Partial Deliver Vs Complete Deliver on Streams.... that is the question!
Our security team validates the date and time of the objects that reach production, which is why developers only delivered to RTC what changed, but this is a bad practice because when a new development begins the baseline will contain only a partial delivery of the system. So if they make complete deliveries of the system how can validate the security team which object was modified? |
One answer
Geoffrey Clemm (30.1k●3●30●35)
| answered Dec 15 '14, 12:57 a.m.
FORUM ADMINISTRATOR / FORUM MODERATOR / JAZZ DEVELOPER
A baseline on a stream contains all of the changes delivered to that stream, not just the most recent delivery. So there is no such thing as a "partial delivery".
Comments
+A (modified) - B - C A better practice would be to give A (Modified) without removing B and C.Then in the next load can get a full version of the application.
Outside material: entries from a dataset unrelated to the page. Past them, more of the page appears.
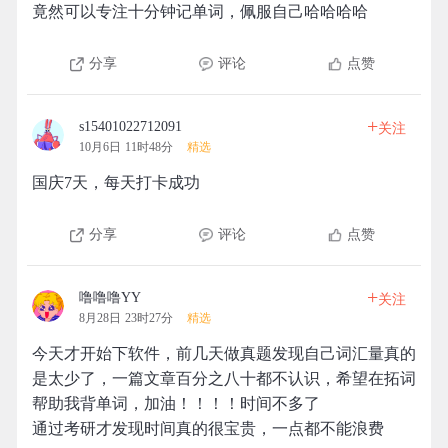
竟然可以专注十分钟记单词，佩服自己哈哈哈哈
分享
评论
点赞
+
s15401022712091
关注
10月6日 11时48分
精选
国庆7天，每天打卡成功
分享
评论
点赞
+
噜噜噜YY
关注
8月28日 23时27分
精选
今天才开始下软件，前几天做真题发现自己词汇量真的
是太少了，一篇文章百分之八十都不认识，希望在拓词
帮助我背单词，加油！！！！时间不多了
通过考研才发现时间真的很宝贵，一点都不能浪费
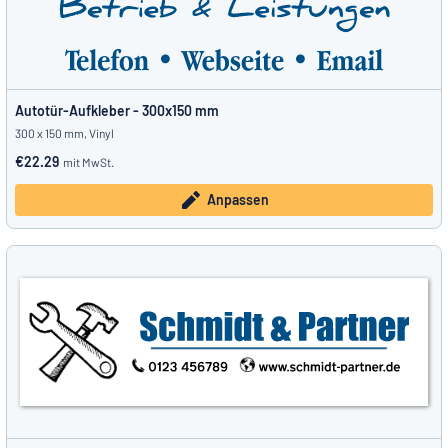
Autotür-Aufkleber - 300x150 mm
300 x 150 mm, Vinyl
€22.29
mit MwSt.
Anpassen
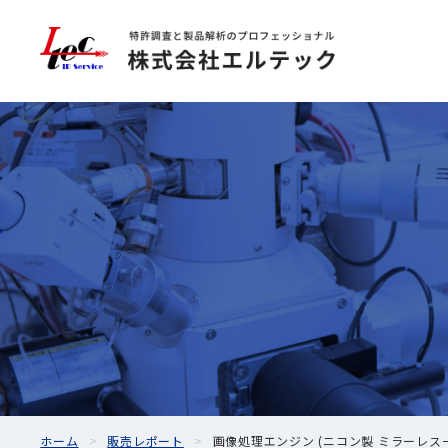
ホーム
販売レポート
画像処理エンジン (ニコン製 ミラーレス一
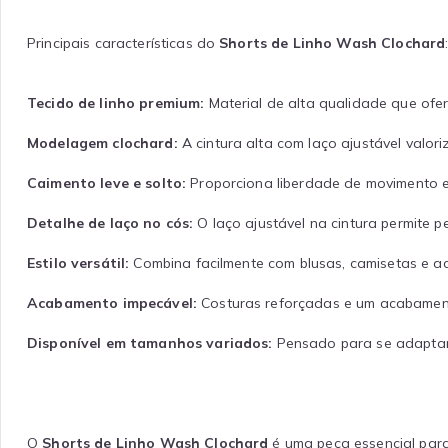
Principais características do
Shorts de Linho Wash Clochard
Tecido de linho premium:
Material de alta qualidade que ofer
Modelagem clochard:
A cintura alta com laço ajustável valori
Caimento leve e solto:
Proporciona liberdade de movimento e
Detalhe de laço no cós:
O laço ajustável na cintura permite 
Estilo versátil:
Combina facilmente com blusas, camisetas e ace
Acabamento impecável:
Costuras reforçadas e um acabament
Disponível em tamanhos variados:
Pensado para se adaptar a
O
Shorts de Linho Wash Clochard
é uma peça essencial para 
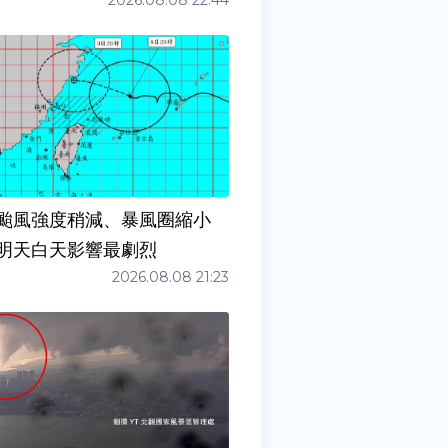
2026.08.08 22:44
颱風強度稍減、暴風圈縮小
明天白天影響最劇烈
2026.08.08 21:23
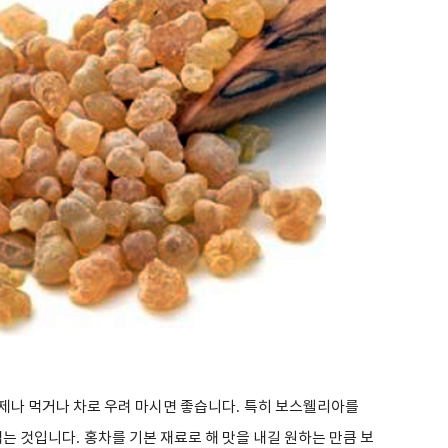
제나 먹거나 차로 우려 마시면 좋습니다
.
특히 보스웰리아를
먹는 것입니다
.
홍차를 기본 재료로 해 맛을 내길 원하는 만큼 보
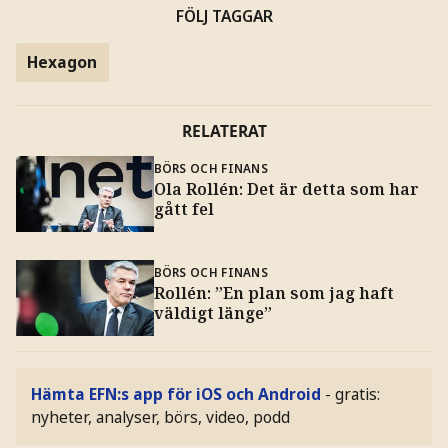
FÖLJ TAGGAR
Hexagon
RELATERAT
BÖRS OCH FINANS
Ola Rollén: Det är detta som har
gått fel
BÖRS OCH FINANS
Rollén: ”En plan som jag haft
väldigt länge”
Hämta EFN:s app för iOS och Android
- gratis:
nyheter, analyser, börs, video, podd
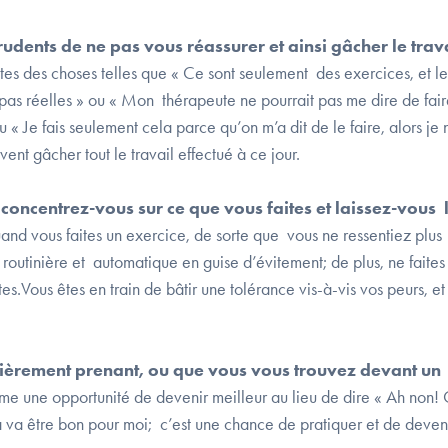
dents de ne pas vous réassurer et ainsi gâcher le trav
ites des choses telles que « Ce sont seulement des exercices, et le
 pas réelles » ou « Mon thérapeute ne pourrait pas me dire de fai
« Je fais seulement cela parce qu’on m’a dit de le faire, alors je 
ent gâcher tout le travail effectué à ce jour.
concentrez-vous sur ce que vous faites et laissez-vous l
and vous faites un exercice, de sorte que vous ne ressentiez plus
 routinière et automatique en guise d’évitement; de plus, ne faites
s.Vous êtes en train de bâtir une tolérance vis-à-vis vos peurs, et
lièrement prenant, ou que vous vous trouvez devant un 
e une opportunité de devenir meilleur au lieu de dire « Ah non! 
a va être bon pour moi; c’est une chance de pratiquer et de deveni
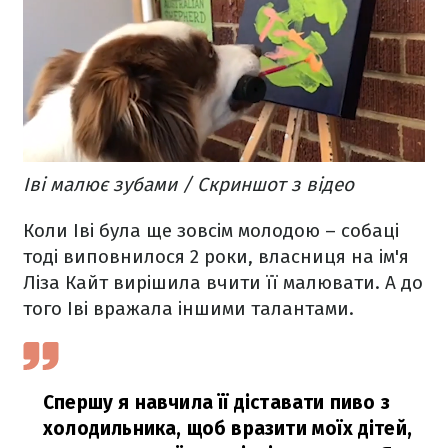
Іві малює зубами / Скриншот з відео
Коли Іві була ще зовсім молодою – собаці
тоді виповнилося 2 роки, власниця на ім'я
Ліза Кайт вирішила вчити її малювати. А до
того Іві вражала іншими талантами.
Спершу я навчила її діставати пиво з
холодильника, щоб вразити моїх дітей,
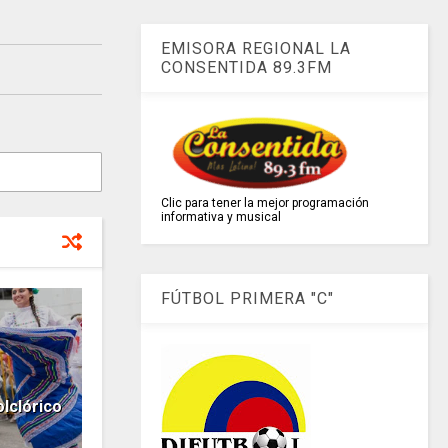
EMISORA REGIONAL LA
CONSENTIDA 89.3FM
Clic para tener la mejor programación
informativa y musical
FÚTBOL PRIMERA "C"
lclórico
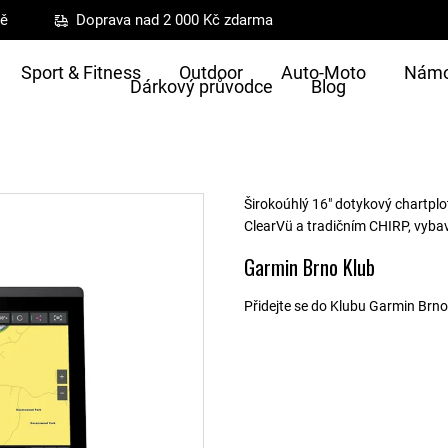
ně
Doprava nad 2 000 Kč zdarma
Sport & Fitness
Outdoor
Auto-Moto
Námo
Dárkový průvodce
Blog
Širokoúhlý 16″ dotykový chartplo
ClearVü a tradičním CHIRP, vyba
Garmin Brno Klub
Přidejte se do Klubu Garmin Brno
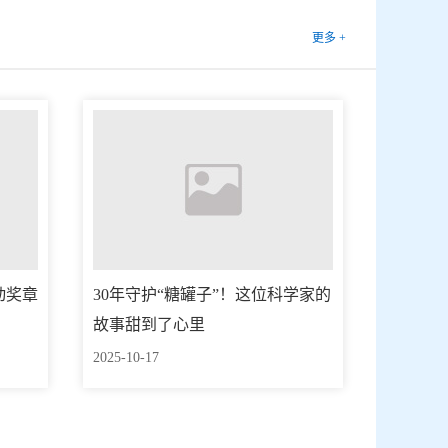
更多 +
动奖章
30年守护“糖罐子”！这位科学家的
故事甜到了心里
2025-10-17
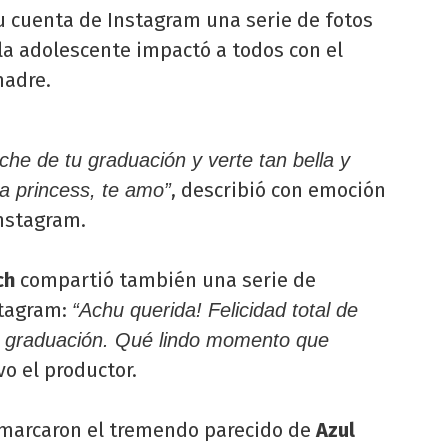
 cuenta de Instagram una serie de fotos
 la adolescente impactó a todos con el
madre.
oche de tu graduación y verte tan bella y
, describió con emoción
ca princess, te amo”
Instagram.
ch
compartió también una serie de
stagram:
“Achu querida! Felicidad total de
 graduación. Qué lindo momento que
vo el productor.
emarcaron el tremendo parecido de
Azul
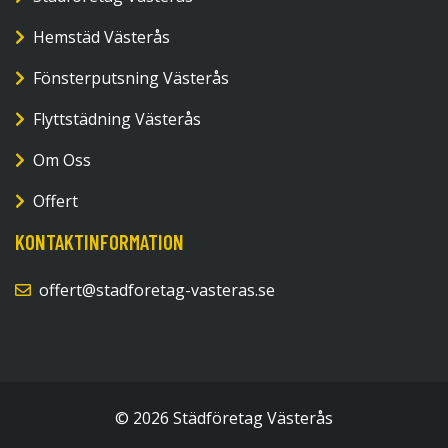
Hemstäd Västerås
Fönsterputsning Västerås
Flyttstädning Västerås
Om Oss
Offert
KONTAKTINFORMATION
offert@stadforetag-vasteras.se
© 2026 Städföretag Västerås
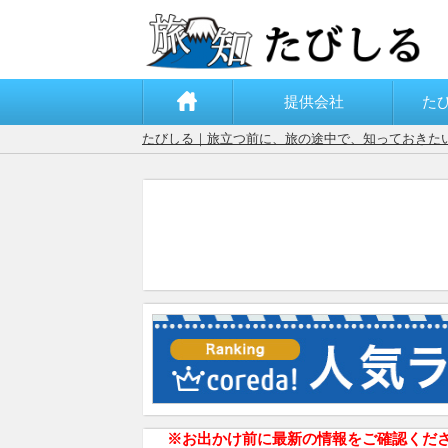
提供会社
た
たびしる｜旅立つ前に、旅の途中で、知っておきた
※お出かけ前に最新の情報をご確認くだ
I hope to explain better.
Geoffrey Clemm
commented Dec 17 '14, 1:43 p.m.
FORUM ADMINISTRATOR / FORUM MODERATOR / JAZZ DEVELOPER
Just to confirm we are talking about the same use case, are A, B, and C files/directories in a given RTC component, or are they separate RTC components? In particular, when you say "the development team creates a baseline only with A and removes B and C", does that mean the development team deleted the files B and C, and then baselined the result? If so, unless they really intended on deleting B and C from the system, they shouldn't be deleting them before baselining.
sam detweiler
commented Dec 17 '14, 1:46 p.m.
Baseline is on EVERYTHING in a stream, a checkpoint over everything at one moment. Usually you do this because they all deliver to production at the same time, and you want a concise record.